[Collection entries]

================================

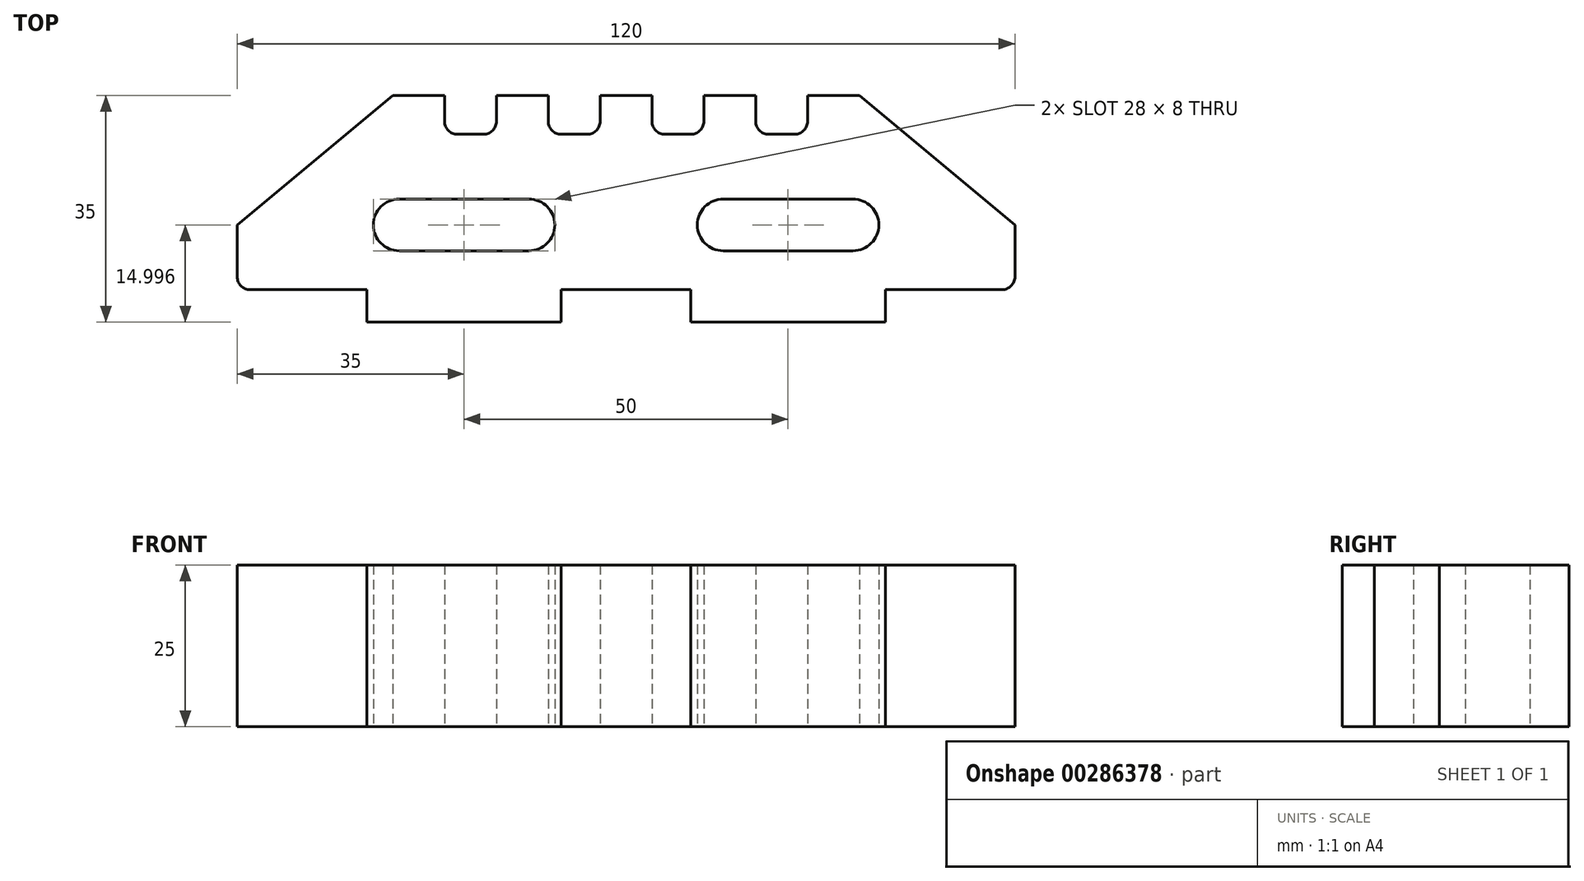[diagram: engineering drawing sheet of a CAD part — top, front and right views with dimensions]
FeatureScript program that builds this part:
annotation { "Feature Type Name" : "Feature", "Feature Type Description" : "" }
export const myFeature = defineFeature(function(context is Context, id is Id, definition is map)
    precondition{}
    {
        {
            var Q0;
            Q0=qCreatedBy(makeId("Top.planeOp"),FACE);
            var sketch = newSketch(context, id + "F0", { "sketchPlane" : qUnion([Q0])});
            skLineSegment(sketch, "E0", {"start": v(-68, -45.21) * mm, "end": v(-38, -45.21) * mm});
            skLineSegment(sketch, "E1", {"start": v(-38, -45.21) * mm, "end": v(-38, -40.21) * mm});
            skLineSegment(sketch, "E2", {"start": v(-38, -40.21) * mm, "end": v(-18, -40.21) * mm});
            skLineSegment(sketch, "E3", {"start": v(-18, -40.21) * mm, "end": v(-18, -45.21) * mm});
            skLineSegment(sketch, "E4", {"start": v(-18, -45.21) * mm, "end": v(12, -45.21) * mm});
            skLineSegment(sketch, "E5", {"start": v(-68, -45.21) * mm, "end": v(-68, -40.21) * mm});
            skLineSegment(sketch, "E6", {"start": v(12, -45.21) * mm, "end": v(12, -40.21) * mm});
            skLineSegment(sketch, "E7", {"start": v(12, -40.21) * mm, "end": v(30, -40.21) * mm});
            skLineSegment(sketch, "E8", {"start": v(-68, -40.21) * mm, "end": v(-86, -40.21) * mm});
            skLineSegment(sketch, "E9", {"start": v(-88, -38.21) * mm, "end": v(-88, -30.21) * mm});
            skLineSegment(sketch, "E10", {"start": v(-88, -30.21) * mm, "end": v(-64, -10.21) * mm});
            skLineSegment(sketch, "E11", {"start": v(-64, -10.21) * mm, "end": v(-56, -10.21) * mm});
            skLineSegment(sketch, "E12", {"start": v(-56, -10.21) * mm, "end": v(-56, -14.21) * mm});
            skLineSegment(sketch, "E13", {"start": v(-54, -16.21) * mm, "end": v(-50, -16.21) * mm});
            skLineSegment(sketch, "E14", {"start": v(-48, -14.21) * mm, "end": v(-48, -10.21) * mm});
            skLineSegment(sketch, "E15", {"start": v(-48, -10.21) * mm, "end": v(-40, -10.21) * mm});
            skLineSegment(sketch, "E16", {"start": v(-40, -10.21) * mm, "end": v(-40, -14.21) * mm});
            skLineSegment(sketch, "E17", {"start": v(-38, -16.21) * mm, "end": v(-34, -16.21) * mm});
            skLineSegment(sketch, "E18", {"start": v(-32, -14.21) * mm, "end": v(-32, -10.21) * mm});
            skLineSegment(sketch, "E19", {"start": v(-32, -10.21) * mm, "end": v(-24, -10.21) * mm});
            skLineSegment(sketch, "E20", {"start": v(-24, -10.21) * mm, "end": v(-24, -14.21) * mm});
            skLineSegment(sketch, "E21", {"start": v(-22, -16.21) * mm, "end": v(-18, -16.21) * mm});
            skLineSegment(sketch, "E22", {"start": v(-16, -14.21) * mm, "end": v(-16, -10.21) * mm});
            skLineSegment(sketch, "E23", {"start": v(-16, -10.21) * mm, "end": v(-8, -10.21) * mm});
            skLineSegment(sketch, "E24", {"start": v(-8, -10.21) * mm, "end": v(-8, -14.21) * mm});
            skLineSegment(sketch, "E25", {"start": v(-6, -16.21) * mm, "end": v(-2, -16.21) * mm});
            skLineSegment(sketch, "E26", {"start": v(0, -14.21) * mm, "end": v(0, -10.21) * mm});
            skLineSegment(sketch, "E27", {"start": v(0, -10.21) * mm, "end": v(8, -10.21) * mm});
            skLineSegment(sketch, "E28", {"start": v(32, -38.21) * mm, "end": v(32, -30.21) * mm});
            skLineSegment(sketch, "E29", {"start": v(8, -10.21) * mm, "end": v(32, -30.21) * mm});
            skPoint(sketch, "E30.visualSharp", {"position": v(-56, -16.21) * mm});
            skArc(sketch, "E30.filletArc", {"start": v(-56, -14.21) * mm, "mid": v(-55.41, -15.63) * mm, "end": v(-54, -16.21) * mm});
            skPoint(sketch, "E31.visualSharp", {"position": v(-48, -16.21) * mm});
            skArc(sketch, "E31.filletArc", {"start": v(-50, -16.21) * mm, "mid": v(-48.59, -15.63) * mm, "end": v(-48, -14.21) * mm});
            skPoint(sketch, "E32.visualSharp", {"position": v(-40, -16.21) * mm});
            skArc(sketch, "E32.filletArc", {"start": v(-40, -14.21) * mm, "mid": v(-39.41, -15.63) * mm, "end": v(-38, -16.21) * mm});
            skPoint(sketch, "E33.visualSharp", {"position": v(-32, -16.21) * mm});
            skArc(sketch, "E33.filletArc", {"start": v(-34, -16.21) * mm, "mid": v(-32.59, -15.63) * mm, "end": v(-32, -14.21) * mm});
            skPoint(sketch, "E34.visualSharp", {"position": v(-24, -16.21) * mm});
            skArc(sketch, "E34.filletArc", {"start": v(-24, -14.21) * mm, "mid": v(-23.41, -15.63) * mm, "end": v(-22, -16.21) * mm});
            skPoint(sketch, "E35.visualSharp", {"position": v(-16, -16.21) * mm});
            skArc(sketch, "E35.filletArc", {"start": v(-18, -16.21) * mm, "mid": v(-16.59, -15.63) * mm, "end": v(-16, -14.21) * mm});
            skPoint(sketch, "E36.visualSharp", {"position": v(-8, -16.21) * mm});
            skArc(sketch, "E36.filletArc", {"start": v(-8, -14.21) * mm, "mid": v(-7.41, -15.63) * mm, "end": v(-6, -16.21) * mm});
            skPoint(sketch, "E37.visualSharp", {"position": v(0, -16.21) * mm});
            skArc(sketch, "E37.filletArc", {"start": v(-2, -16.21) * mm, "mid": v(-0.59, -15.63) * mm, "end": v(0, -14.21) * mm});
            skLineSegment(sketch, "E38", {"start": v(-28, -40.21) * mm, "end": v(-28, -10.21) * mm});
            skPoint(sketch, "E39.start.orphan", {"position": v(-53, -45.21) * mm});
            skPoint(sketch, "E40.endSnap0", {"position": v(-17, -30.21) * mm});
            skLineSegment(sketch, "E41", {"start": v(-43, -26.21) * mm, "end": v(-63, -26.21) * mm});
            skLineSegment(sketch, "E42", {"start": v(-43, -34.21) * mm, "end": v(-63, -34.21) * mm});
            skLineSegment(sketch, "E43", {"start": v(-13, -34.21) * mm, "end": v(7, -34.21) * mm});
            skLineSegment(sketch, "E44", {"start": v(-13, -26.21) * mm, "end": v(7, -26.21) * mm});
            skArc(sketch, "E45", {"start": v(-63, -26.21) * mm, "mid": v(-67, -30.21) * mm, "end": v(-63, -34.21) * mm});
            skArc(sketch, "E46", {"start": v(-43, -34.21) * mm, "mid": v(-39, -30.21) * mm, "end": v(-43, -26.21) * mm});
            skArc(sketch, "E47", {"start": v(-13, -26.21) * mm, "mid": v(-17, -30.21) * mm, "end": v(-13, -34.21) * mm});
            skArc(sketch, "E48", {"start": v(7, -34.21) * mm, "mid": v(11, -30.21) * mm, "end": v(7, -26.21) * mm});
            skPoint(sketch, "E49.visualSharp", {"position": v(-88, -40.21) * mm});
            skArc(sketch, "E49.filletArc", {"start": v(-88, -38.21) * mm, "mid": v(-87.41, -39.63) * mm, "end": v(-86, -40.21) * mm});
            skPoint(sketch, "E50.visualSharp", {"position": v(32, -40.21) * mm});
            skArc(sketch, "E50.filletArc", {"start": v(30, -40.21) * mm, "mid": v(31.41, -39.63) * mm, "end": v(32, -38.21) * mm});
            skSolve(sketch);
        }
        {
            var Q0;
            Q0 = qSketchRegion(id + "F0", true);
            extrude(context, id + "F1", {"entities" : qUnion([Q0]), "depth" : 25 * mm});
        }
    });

================================

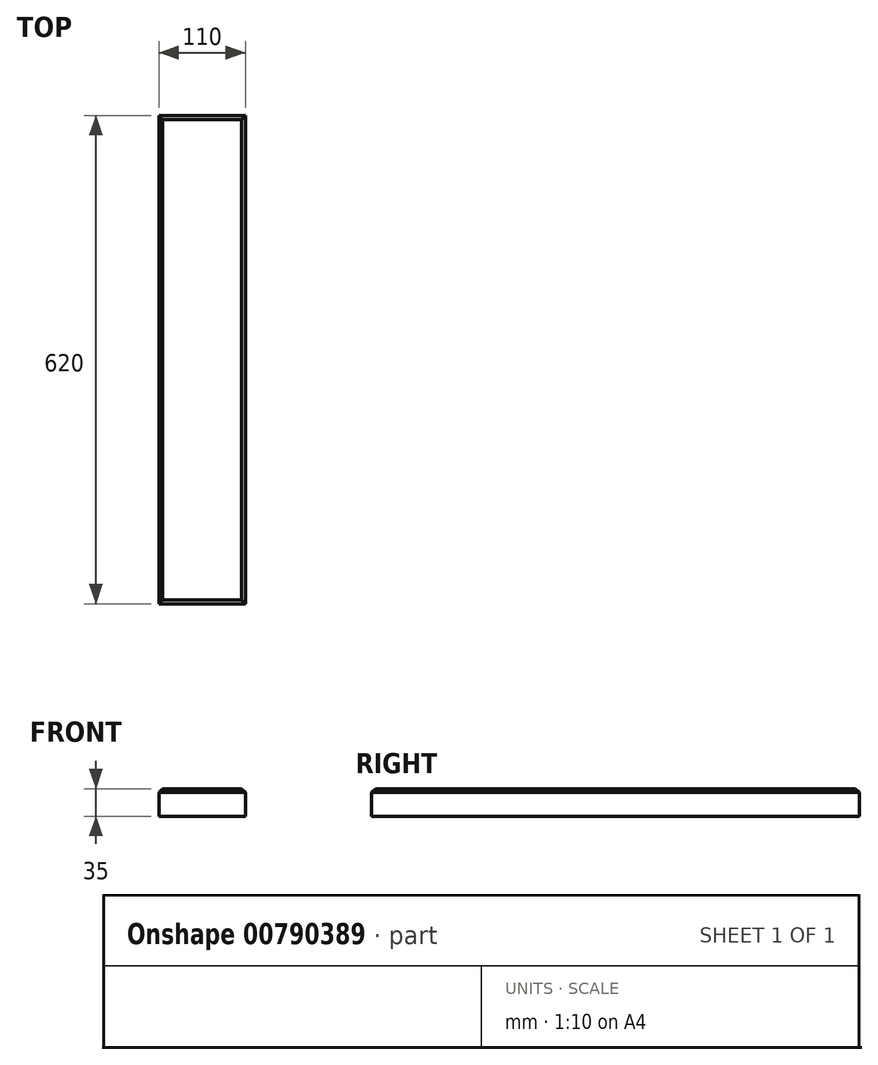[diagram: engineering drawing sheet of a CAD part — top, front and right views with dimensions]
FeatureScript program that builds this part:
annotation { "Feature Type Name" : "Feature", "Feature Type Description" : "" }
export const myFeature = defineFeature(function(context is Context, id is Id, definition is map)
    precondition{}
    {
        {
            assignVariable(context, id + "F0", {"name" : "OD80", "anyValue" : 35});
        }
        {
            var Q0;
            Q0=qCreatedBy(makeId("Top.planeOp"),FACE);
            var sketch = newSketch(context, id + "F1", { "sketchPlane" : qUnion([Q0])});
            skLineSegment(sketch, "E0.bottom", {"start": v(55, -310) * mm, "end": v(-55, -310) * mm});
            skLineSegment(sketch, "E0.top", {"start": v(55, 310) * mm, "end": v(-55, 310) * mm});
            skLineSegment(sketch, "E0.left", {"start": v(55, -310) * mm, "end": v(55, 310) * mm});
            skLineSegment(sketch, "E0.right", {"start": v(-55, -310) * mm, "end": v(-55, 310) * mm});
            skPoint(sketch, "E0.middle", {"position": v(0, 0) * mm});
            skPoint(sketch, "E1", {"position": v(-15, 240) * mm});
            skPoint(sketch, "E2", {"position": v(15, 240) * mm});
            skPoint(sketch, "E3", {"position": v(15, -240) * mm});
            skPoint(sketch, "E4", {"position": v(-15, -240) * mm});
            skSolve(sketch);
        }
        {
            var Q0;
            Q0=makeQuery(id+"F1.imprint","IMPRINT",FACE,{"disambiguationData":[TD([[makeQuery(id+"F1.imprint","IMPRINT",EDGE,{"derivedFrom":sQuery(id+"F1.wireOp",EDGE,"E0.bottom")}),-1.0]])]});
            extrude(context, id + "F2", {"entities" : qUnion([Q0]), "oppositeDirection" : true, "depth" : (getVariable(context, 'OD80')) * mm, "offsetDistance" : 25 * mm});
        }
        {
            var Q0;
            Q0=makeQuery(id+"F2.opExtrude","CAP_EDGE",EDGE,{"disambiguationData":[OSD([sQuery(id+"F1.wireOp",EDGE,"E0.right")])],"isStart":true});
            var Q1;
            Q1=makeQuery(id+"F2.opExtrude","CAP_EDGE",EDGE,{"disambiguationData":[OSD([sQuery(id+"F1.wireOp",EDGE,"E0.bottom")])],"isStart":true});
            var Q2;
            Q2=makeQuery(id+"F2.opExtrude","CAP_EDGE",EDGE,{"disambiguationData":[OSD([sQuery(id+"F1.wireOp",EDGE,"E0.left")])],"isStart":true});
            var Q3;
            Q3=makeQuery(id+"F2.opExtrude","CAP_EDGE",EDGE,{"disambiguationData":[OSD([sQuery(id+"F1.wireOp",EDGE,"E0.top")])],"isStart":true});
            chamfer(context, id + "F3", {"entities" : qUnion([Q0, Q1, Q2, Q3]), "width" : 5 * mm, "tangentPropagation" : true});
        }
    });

================================

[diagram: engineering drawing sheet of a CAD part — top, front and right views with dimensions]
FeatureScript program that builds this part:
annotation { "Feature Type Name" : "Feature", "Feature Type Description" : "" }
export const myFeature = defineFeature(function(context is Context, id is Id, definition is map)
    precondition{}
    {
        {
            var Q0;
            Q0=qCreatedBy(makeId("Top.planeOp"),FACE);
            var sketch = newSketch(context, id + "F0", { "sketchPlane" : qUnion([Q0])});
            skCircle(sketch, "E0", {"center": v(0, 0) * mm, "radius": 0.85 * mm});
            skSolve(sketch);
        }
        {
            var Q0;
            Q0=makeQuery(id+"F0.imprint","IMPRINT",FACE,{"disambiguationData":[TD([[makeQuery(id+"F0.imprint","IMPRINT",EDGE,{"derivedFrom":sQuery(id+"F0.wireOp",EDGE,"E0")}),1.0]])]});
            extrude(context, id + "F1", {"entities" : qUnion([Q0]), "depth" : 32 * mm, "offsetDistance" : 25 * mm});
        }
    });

================================

### Task
Extract every line from the items that contains the string "left". Case counts.

### Worked solution
            skLineSegment(sketch, "E0.left", {"start": v(55, -310) * mm, "end": v(55, 310) * mm});
            Q2=makeQuery(id+"F2.opExtrude","CAP_EDGE",EDGE,{"disambiguationData":[OSD([sQuery(id+"F1.wireOp",EDGE,"E0.left")])],"isStart":true});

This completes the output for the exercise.